**Selected extract:**
------------------------------------------------------------

Big tech CEOs are the robber barons of the 21st century. Revenues at many of the biggest Silicon Valley companies are predicated on suppressing worker compensation and rights. Our addiction to the convenience of their products and services make too many of us complicit in that unethical behaviour.
Of the lot, Jeff Bezos is the worst. Amazon has a grisly body count thanks to his inhumane policies. On top of that, he’s had direct involvement in smear campaigns against workers that do rise up.
Jeff Lockhart, 29, was a contract worker at an Amazon warehouse in Chester, Va. Lockhart suffered a cardiac arrest after an overnight shift. He died on January 19th, 2013.
Roland Smith, 57, was a contract worker at an Amazon warehouse in Avenel, New Jersey. Smith was dragged and crushed by a conveyor belt. He was killed on December 4th, 2013.
Jody Rhoads, 52, was a worker at an Amazon warehouse in Carlisle, Pennsylvania. Rhoads was crushed and pinned by a pallet loader. He was killed on June 1st, 2014.

------------------------------------------------------------

**Material provided:**
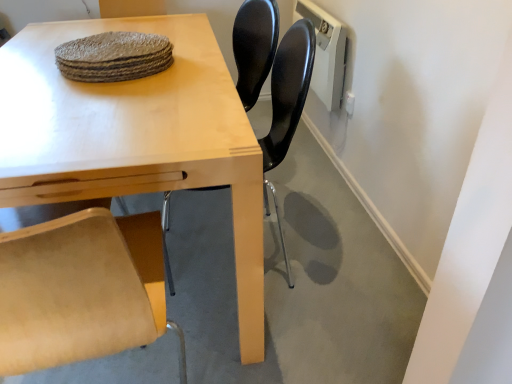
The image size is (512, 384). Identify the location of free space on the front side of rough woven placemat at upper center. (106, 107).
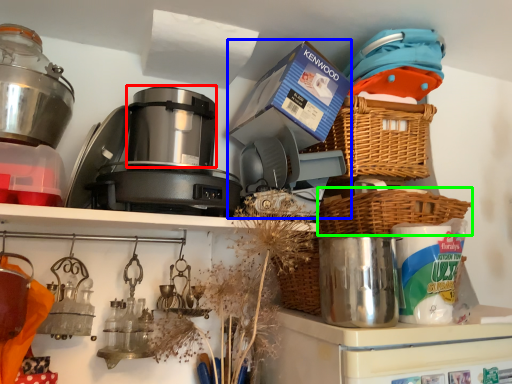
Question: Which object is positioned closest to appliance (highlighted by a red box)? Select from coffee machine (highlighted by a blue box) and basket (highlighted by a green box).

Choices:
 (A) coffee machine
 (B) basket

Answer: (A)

------------------------------------------------------------

**Your instructions:** Rewrite the passage on big tech CEOs between "Jeff Lockhart, 29, was" and "January 19th, 2013.", inclusive, swapping "cardiac arrest" for "heart attack".

**Task answer:**
Jeff Lockhart, 29, was a contract worker at an Amazon warehouse in Chester, Va. Lockhart suffered a heart attack after an overnight shift. He died on January 19th, 2013.